I am trying to extract data out of invoices (pdf), write that data into a csv and extract the needed information into a GUI (for example how many of that product were sold that week)
I cant use pypdf because the "print to pdf" in windows apparently stores pfds it makes as some kind of picture or something... for reference: Pypdf extracts code from one PDF, but not from another?
My Problem:
I am using this code to extract the data (a nice person on this site already helped me with that)
from tika import parser
raw = parser.from_file('2.pdf')
print(raw['content'])
That gives me:
Produktliste Schickmaier Excel.xlsx
LIEFERSCHEIN
Kunde Customer Adresse Adress
Adress Data Data
K/DB-Nr. 211 Contact
Preis/N M Gesamtpreis
Bio Erdbeer-Chilischokolade 3,05 € 20 61,09 € Bio Beuscherl 5,23 € 6 31,36 € Bio ChiliconCarne 5,98 € 15 89,77 € Bio Geschnetzeltes 5,23 € 15 78,41 €
Versand Brutto Versand Netto - €
Warenwert netto 10% 260,64 € Umsatzsteuer 10% 26,06 €
RECHNUNGSBETRAG BRUTTO 286,70 € Seite 1/1
2019/
Data
I tried numerous times now to use that data, to either clean it up in the buffer or write it to txt or csv and then clean it up, but nothing works, it would already help a lot if i at least could write it to a txt and then go from there, which is not nice at all, but i am new and i have limited possibilities :/ best would be to write it to a csv in cleaned up form, add all the other invoices and then use the data - which i am planning to do, but programming is hard xD I already went and worked on the GUI, but this data issue hurts
Also, i spent hours watching vids and trying to find a solution, but i couldnt get anything to run that would give me even approx what i need. I promise, i am not using you guy´s time without before searching myself
Perfect would be if i get one line of CSV for every invoice, with the words into different cells so i can use those to add them up and do make the developement of our new small company more visible while teaching myself how to program Much thanks!

● **Data to examine**:
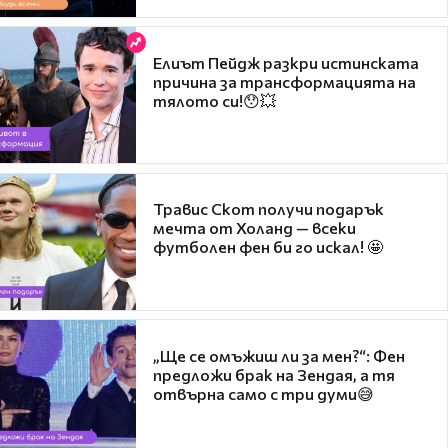
Елиът Пейдж разкри истинската
причина за трансформацията на
тялото си!😯💥
Травис Скот получи подарък
мечта от Холанд — всеки
футболен фен би го искал! 🤩
„Ще се омъжиш ли за мен?“: Фен
предложи брак на Зендая, а тя
отвърна само с три думи😅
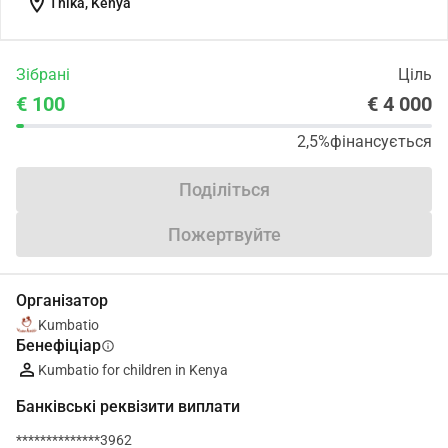
location_on
Thika, Kenya
Зібрані
Ціль
€ 100
€ 4 000
2,5%
фінансується
Поділіться
Пожертвуйте
Організатор
Kumbatio
Бенефіціар
info
Kumbatio for children in Kenya
Банківські реквізити виплати
**************3962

● **Problem details**: In the forum post, which library does the poster's code import the parser from?

● **Task output**: tika